What to work on: Verbatim transcription with images omitted: return the entries below in full.

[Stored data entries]

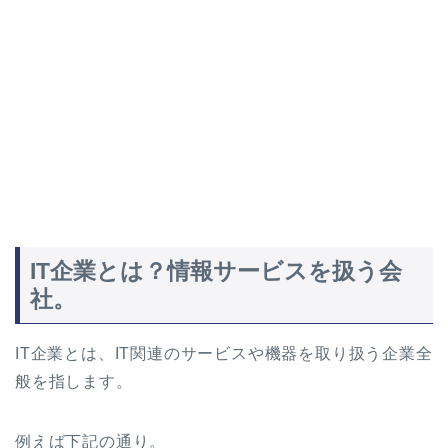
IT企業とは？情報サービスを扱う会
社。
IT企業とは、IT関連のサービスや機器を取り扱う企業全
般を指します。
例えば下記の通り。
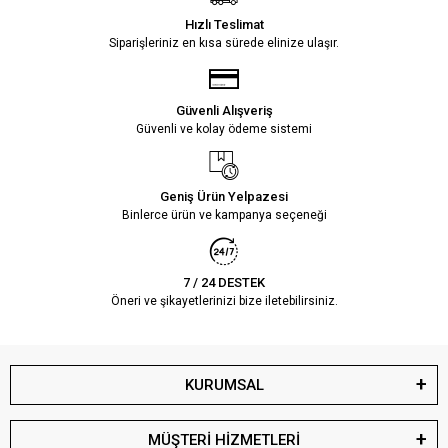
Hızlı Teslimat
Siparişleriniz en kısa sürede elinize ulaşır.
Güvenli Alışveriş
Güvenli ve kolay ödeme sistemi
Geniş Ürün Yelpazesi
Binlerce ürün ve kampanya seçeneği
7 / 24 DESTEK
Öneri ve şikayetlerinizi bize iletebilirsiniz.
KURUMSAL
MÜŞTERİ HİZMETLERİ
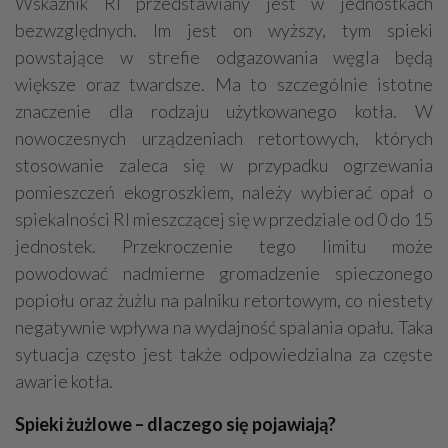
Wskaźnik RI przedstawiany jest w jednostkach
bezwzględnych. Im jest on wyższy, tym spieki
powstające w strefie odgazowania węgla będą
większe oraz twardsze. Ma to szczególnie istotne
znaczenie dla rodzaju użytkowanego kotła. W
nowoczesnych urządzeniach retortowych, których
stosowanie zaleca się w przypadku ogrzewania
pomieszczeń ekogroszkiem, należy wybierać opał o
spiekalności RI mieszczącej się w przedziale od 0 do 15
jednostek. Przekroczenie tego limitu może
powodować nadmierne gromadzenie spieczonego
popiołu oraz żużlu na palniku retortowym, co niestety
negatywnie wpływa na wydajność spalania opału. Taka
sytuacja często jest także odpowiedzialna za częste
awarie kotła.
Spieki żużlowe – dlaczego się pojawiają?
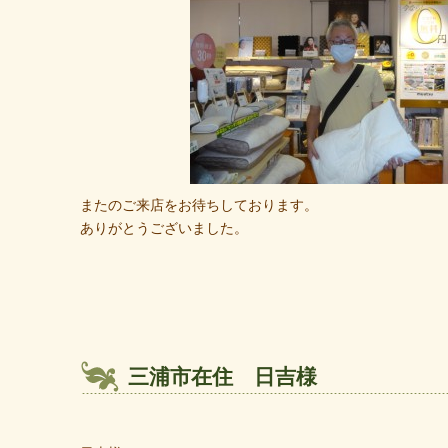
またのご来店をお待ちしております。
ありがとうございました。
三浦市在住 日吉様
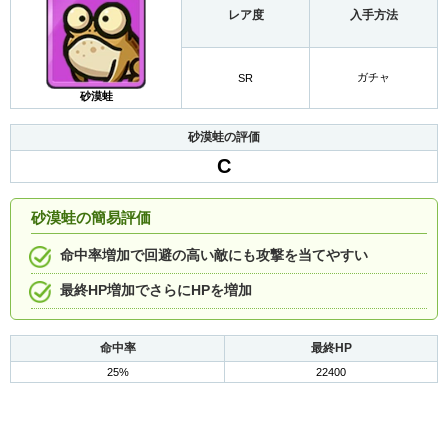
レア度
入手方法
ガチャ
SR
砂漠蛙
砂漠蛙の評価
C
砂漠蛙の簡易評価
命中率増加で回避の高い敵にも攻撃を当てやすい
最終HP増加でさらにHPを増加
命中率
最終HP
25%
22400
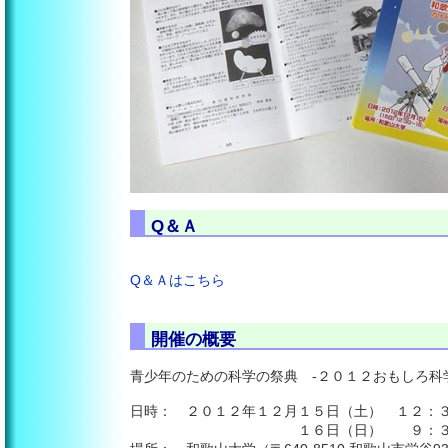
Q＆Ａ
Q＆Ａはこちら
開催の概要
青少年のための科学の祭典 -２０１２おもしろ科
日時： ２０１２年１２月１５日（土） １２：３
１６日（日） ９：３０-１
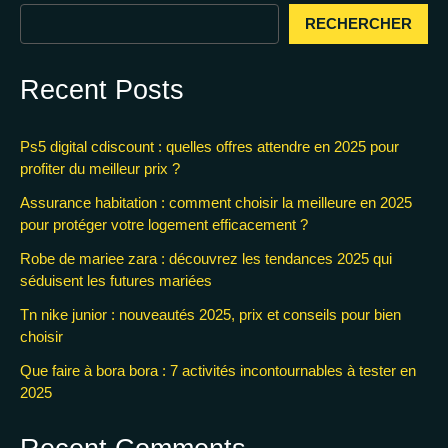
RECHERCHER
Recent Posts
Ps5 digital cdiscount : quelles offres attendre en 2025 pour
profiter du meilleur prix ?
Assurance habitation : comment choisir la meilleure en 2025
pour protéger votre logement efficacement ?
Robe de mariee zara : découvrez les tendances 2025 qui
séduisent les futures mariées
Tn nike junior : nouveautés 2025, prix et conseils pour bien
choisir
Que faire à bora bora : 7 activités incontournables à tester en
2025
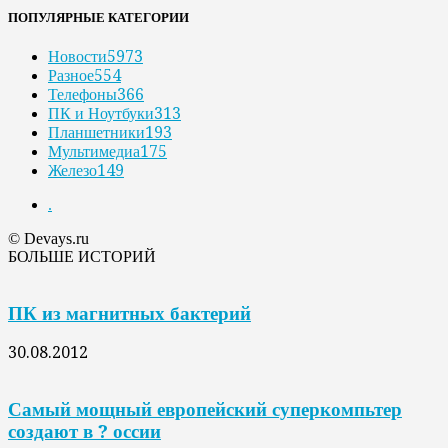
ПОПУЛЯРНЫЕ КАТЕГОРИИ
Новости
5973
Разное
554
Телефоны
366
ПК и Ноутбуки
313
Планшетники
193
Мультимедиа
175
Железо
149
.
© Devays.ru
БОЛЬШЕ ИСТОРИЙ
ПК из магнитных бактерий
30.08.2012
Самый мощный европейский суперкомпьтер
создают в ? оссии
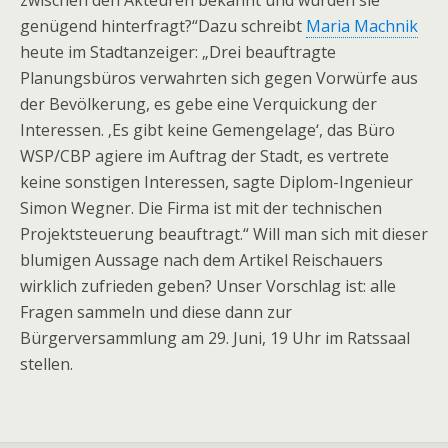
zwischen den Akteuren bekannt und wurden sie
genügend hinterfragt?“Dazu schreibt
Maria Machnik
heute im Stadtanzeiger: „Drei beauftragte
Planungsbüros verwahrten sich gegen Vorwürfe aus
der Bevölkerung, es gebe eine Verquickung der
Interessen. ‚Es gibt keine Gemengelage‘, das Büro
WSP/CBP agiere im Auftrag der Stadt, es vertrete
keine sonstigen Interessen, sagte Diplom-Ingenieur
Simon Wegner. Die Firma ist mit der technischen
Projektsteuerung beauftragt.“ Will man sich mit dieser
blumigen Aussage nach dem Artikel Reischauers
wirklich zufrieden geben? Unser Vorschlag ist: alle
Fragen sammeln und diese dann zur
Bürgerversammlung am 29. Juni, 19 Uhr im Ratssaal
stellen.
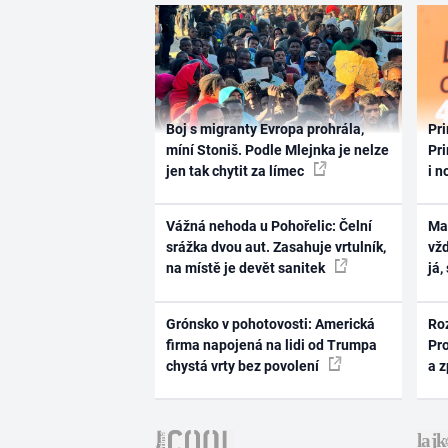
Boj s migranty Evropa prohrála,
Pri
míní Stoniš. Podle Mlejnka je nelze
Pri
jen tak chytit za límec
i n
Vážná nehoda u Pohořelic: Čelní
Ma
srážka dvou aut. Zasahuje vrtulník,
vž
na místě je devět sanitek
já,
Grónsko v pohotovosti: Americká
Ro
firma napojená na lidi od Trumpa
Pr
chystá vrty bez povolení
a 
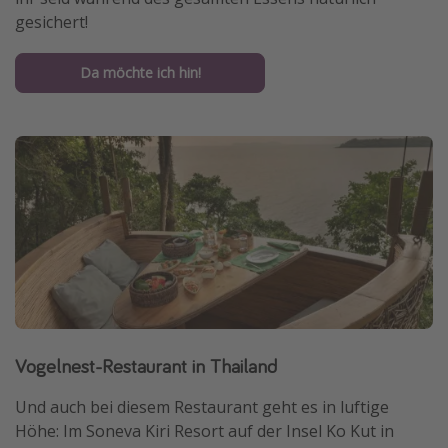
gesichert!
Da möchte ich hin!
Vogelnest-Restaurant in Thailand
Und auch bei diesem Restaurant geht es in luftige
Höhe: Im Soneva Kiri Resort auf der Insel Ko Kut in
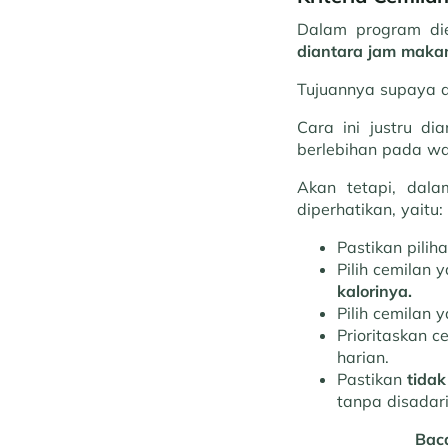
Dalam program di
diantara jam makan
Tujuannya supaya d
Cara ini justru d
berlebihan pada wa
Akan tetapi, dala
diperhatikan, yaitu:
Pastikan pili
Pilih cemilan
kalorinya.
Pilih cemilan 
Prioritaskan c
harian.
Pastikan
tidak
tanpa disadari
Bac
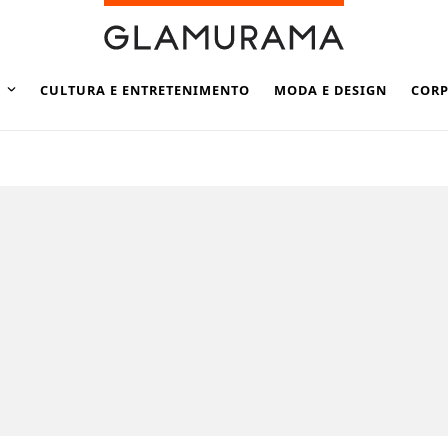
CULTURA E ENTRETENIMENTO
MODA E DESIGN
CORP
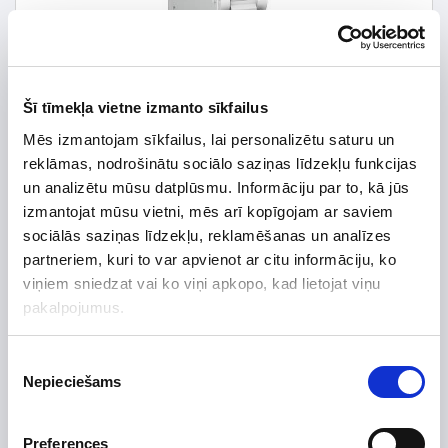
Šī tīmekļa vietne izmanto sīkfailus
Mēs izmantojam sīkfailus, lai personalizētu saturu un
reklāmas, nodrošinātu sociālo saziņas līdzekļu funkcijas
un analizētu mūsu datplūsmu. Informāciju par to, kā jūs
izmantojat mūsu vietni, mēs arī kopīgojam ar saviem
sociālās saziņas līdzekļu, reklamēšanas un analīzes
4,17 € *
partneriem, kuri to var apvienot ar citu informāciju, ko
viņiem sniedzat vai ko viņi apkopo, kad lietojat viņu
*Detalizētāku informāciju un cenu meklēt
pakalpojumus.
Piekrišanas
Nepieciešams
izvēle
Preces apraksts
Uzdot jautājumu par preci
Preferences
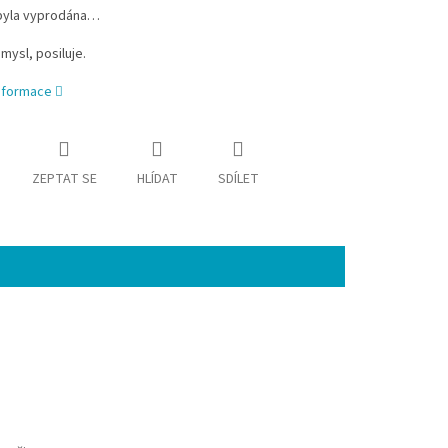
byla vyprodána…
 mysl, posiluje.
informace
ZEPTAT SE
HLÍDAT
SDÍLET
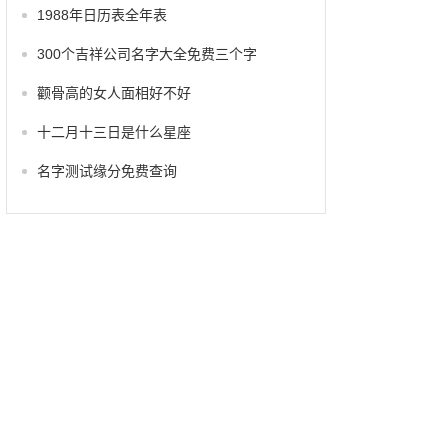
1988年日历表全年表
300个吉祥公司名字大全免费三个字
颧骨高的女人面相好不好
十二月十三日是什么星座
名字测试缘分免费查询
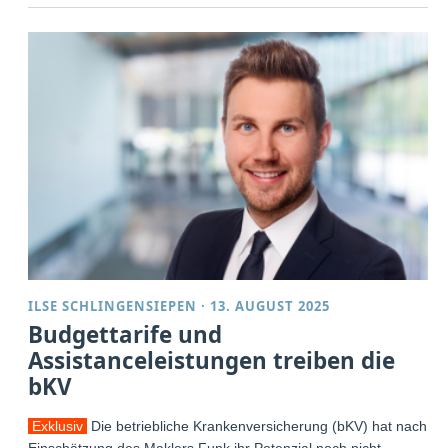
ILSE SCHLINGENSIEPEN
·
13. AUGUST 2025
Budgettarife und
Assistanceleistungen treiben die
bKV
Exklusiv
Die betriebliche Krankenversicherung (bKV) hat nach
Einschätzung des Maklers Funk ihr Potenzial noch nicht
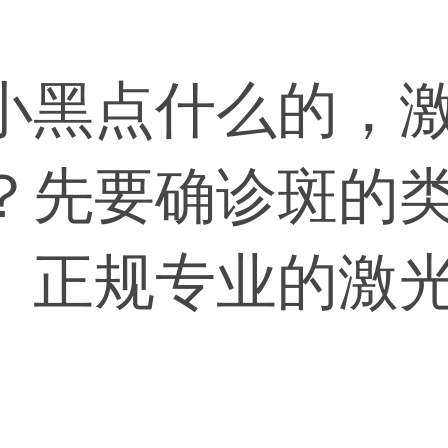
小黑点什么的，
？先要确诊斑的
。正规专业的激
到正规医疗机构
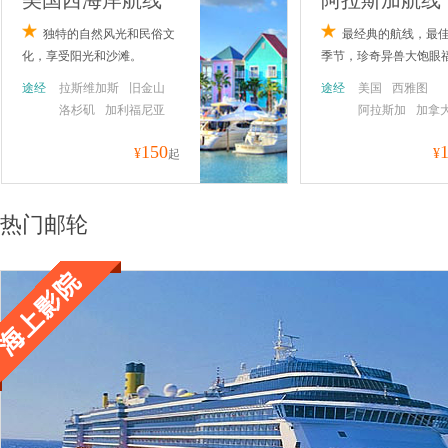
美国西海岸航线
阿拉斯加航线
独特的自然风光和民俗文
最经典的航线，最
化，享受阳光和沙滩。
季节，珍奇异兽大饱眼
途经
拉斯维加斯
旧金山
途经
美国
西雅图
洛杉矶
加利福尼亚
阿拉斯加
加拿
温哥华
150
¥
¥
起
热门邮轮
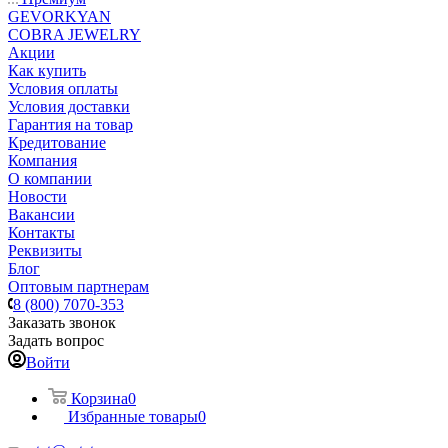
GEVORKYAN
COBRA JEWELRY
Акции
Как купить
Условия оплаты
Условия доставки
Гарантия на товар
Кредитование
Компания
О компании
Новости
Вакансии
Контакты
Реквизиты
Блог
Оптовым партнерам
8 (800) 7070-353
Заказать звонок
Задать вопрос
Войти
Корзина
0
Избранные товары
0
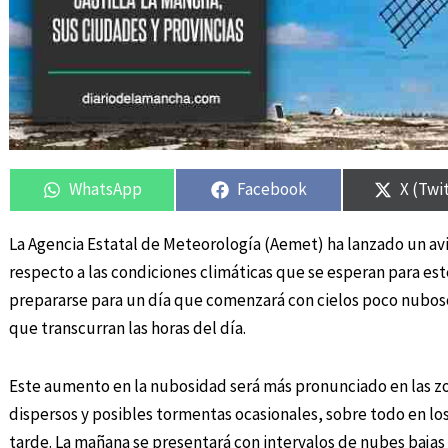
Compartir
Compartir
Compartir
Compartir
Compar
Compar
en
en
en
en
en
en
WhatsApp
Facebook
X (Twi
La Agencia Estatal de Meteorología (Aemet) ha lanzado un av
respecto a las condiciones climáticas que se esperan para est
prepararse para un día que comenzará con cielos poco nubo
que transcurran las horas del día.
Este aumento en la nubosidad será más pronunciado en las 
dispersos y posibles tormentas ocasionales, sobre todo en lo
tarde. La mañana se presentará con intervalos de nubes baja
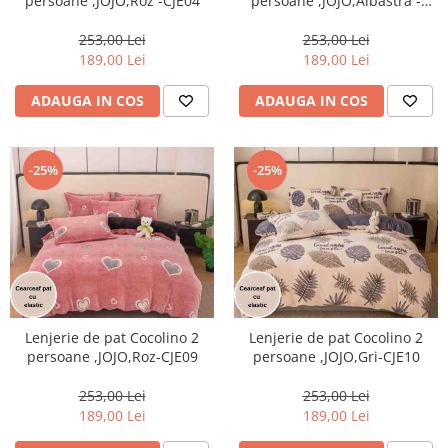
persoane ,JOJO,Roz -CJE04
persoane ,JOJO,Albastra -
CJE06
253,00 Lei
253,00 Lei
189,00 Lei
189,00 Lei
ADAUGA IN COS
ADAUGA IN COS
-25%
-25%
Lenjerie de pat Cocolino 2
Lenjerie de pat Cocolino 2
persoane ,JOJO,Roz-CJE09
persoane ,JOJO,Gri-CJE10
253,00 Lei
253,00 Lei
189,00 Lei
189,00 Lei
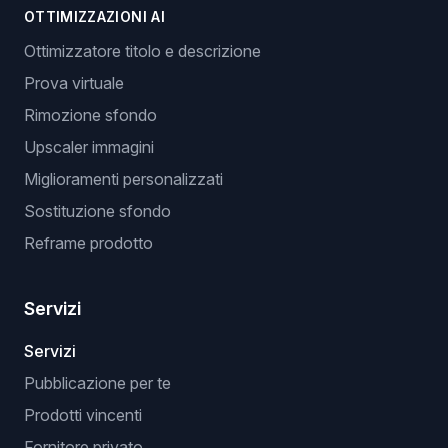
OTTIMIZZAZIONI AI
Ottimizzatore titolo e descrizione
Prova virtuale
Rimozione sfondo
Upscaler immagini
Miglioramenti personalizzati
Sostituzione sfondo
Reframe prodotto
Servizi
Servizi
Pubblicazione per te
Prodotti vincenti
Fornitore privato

Your solution:
IT企業とは？情報サービスを扱う会
社。
IT企業とは、IT関連のサービスや機器を取り扱う企業全
般を指します。
例えば下記の通り。
Hızlı Teslimat
Siparişleriniz en kısa sürede elinize ulaşır.
Güvenli Alışveriş
Güvenli ve kolay ödeme sistemi
Geniş Ürün Yelpazesi
Binlerce ürün ve kampanya seçeneği
7 / 24 DESTEK
Öneri ve şikayetlerinizi bize iletebilirsiniz.
KURUMSAL
MÜŞTERİ HİZMETLERİ
Wskaźnik RI przedstawiany jest w jednostkach
bezwzględnych. Im jest on wyższy, tym spieki
powstające w strefie odgazowania węgla będą
większe oraz twardsze. Ma to szczególnie istotne
znaczenie dla rodzaju użytkowanego kotła. W
nowoczesnych urządzeniach retortowych, których
stosowanie zaleca się w przypadku ogrzewania
pomieszczeń ekogroszkiem, należy wybierać opał o
spiekalności RI mieszczącej się w przedziale od 0 do 15
jednostek. Przekroczenie tego limitu może
powodować nadmierne gromadzenie spieczonego
popiołu oraz żużlu na palniku retortowym, co niestety
negatywnie wpływa na wydajność spalania opału. Taka
sytuacja często jest także odpowiedzialna za częste
awarie kotła.
Spieki żużlowe – dlaczego się pojawiają?
またのご来店をお待ちしております。
ありがとうございました。
三浦市在住 日吉様
レア度
入手方法
ガチャ
SR
砂漠蛙
砂漠蛙の評価
C
砂漠蛙の簡易評価
命中率増加で回避の高い敵にも攻撃を当てやすい
最終HP増加でさらにHPを増加
命中率
最終HP
25%
22400
Q＆Ａ
Q＆Ａはこちら
開催の概要
青少年のための科学の祭典 -２０１２おもしろ科
日時： ２０１２年１２月１５日（土） １２：３
１６日（日） ９：３０-１
RECHERCHER
Recent Posts
Ps5 digital cdiscount : quelles offres attendre en 2025 pour
profiter du meilleur prix ?
Assurance habitation : comment choisir la meilleure en 2025
pour protéger votre logement efficacement ?
Robe de mariee zara : découvrez les tendances 2025 qui
séduisent les futures mariées
Tn nike junior : nouveautés 2025, prix et conseils pour bien
choisir
Que faire à bora bora : 7 activités incontournables à tester en
2025
ПОПУЛЯРНЫЕ КАТЕГОРИИ
Новости
5973
Разное
554
Телефоны
366
ПК и Ноутбуки
313
Планшетники
193
Мультимедиа
175
Железо
149
.
© Devays.ru
БОЛЬШЕ ИСТОРИЙ
ПК из магнитных бактерий
30.08.2012
Самый мощный европейский суперкомпьтер
создают в ? оссии
zwischen den Akteuren bekannt und wurden sie
genügend hinterfragt?“Dazu schreibt
Maria Machnik
heute im Stadtanzeiger: „Drei beauftragte
Planungsbüros verwahrten sich gegen Vorwürfe aus
der Bevölkerung, es gebe eine Verquickung der
Interessen. ‚Es gibt keine Gemengelage‘, das Büro
WSP/CBP agiere im Auftrag der Stadt, es vertrete
keine sonstigen Interessen, sagte Diplom-Ingenieur
Simon Wegner. Die Firma ist mit der technischen
Projektsteuerung beauftragt.“ Will man sich mit dieser
blumigen Aussage nach dem Artikel Reischauers
wirklich zufrieden geben? Unser Vorschlag ist: alle
Fragen sammeln und diese dann zur
Bürgerversammlung am 29. Juni, 19 Uhr im Ratssaal
stellen.
Boj s migranty Evropa prohrála,
Pri
míní Stoniš. Podle Mlejnka je nelze
Pri
jen tak chytit za límec
i n
Vážná nehoda u Pohořelic: Čelní
Ma
srážka dvou aut. Zasahuje vrtulník,
vž
na místě je devět sanitek
já,
Grónsko v pohotovosti: Americká
Ro
firma napojená na lidi od Trumpa
Pr
chystá vrty bez povolení
a 
gesichert!
Da möchte ich hin!
Vogelnest-Restaurant in Thailand
Und auch bei diesem Restaurant geht es in luftige
Höhe: Im Soneva Kiri Resort auf der Insel Ko Kut in
Dalam program di
diantara jam makan
Tujuannya supaya d
Cara ini justru d
berlebihan pada wa
Akan tetapi, dala
diperhatikan, yaitu:
Pastikan pili
Pilih cemilan
kalorinya.
Pilih cemilan 
Prioritaskan c
harian.
Pastikan
tidak
tanpa disadari
Bac
CULTURA E ENTRETENIMENTO
MODA E DESIGN
CORP
Šī tīmekļa vietne izmanto sīkfailus
Mēs izmantojam sīkfailus, lai personalizētu saturu un
reklāmas, nodrošinātu sociālo saziņas līdzekļu funkcijas
un analizētu mūsu datplūsmu. Informāciju par to, kā jūs
izmantojat mūsu vietni, mēs arī kopīgojam ar saviem
sociālās saziņas līdzekļu, reklamēšanas un analīzes
4,17 € *
partneriem, kuri to var apvienot ar citu informāciju, ko
viņiem sniedzat vai ko viņi apkopo, kad lietojat viņu
*Detalizētāku informāciju un cenu meklēt
pakalpojumus.
Piekrišanas
Nepieciešams
izvēle
Preces apraksts
Uzdot jautājumu par preci
Preferences
byla vyprodána…
 mysl, posiluje.
informace
ZEPTAT SE
HLÍDAT
SDÍLET
1988年日历表全年表
300个吉祥公司名字大全免费三个字
颧骨高的女人面相好不好
十二月十三日是什么星座
名字测试缘分免费查询
ILSE SCHLINGENSIEPEN
·
13. AUGUST 2025
Budgettarife und
Assistanceleistungen treiben die
bKV
Exklusiv
Die betriebliche Krankenversicherung (bKV) hat nach
Einschätzung des Maklers Funk ihr Potenzial noch nicht
小黑点什么的，
？先要确诊斑的
。正规专业的激
到正规医疗机构
美国西海岸航线
阿拉斯加航线
独特的自然风光和民俗文
最经典的航线，最
化，享受阳光和沙滩。
季节，珍奇异兽大饱眼
途经
拉斯维加斯
旧金山
途经
美国
西雅图
洛杉矶
加利福尼亚
阿拉斯加
加拿
温哥华
150
¥
¥
起
热门邮轮
GEVORKYAN
COBRA JEWELRY
Акции
Как купить
Условия оплаты
Условия доставки
Гарантия на товар
Кредитование
Компания
О компании
Новости
Вакансии
Контакты
Реквизиты
Блог
Оптовым партнерам
8 (800) 7070-353
Заказать звонок
Задать вопрос
Войти
Корзина
0
Избранные товары
0
Compartir
Compartir
Compartir
Compartir
Compar
Compar
en
en
en
en
en
en
WhatsApp
Facebook
X (Twi
La Agencia Estatal de Meteorología (Aemet) ha lanzado un av
respecto a las condiciones climáticas que se esperan para est
prepararse para un día que comenzará con cielos poco nubo
que transcurran las horas del día.
Este aumento en la nubosidad será más pronunciado en las 
dispersos y posibles tormentas ocasionales, sobre todo en lo
tarde. La mañana se presentará con intervalos de nubes baja
persoane ,JOJO,Roz -CJE04
persoane ,JOJO,Albastra -
CJE06
253,00 Lei
253,00 Lei
189,00 Lei
189,00 Lei
ADAUGA IN COS
ADAUGA IN COS
-25%
-25%
Lenjerie de pat Cocolino 2
Lenjerie de pat Cocolino 2
persoane ,JOJO,Roz-CJE09
persoane ,JOJO,Gri-CJE10
253,00 Lei
253,00 Lei
189,00 Lei
189,00 Lei
OTTIMIZZAZIONI AI
Ottimizzatore titolo e descrizione
Prova virtuale
Rimozione sfondo
Upscaler immagini
Miglioramenti personalizzati
Sostituzione sfondo
Reframe prodotto
Servizi
Servizi
Pubblicazione per te
Prodotti vincenti
Fornitore privato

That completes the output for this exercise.